--- Record extracts Enclosed Below ---

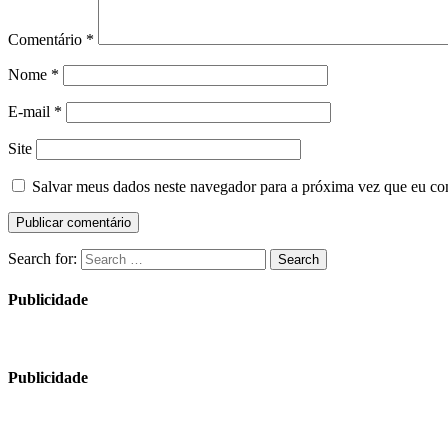
Comentário
*
Nome
*
E-mail
*
Site
Salvar meus dados neste navegador para a próxima vez que eu co
Search for:
Search
Publicidade
Publicidade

--- End of Enclosed Record extracts ---

**What you will do**
Copy every line of text in the listing above without any change, leaving out the pictures.

**Task result**
Comentário
*
Nome
*
E-mail
*
Site
Salvar meus dados neste navegador para a próxima vez que eu co
Search for:
Search
Publicidade
Publicidade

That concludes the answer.